### Problem
Skip the images and restate every line of the records exactly.

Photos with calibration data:
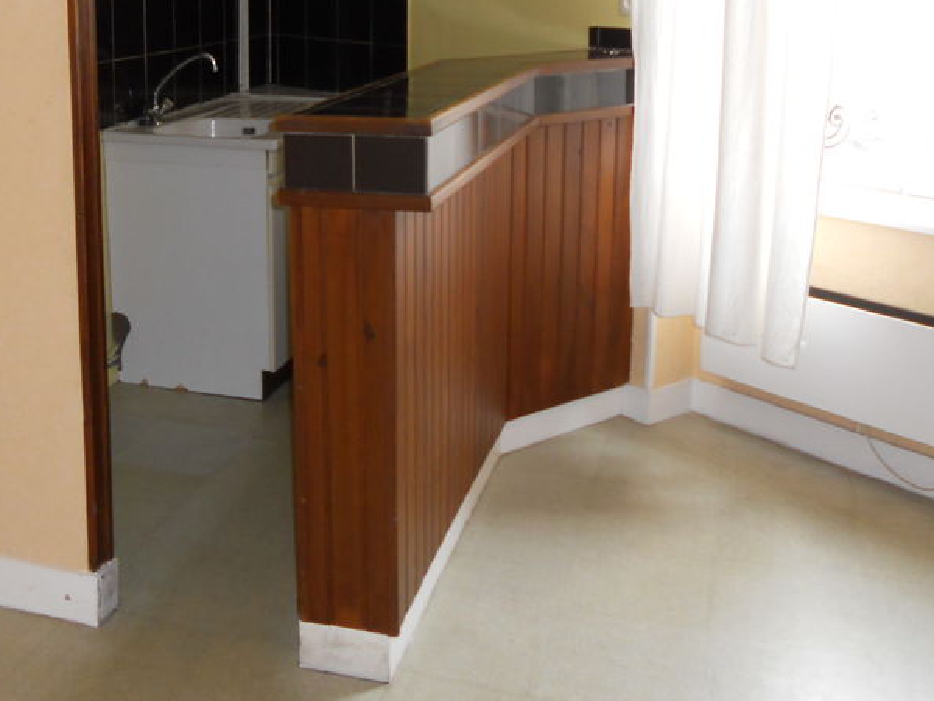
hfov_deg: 41.8
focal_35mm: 45
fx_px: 1214
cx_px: 358
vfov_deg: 31.5
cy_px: 156
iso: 200
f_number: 3.2
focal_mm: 4.9
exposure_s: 1/25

### Solution to the problem
hfov_deg: 41.8
focal_35mm: 45
fx_px: 1214
cx_px: 358
vfov_deg: 31.5
cy_px: 156
iso: 200
f_number: 3.2
focal_mm: 4.9
exposure_s: 1/25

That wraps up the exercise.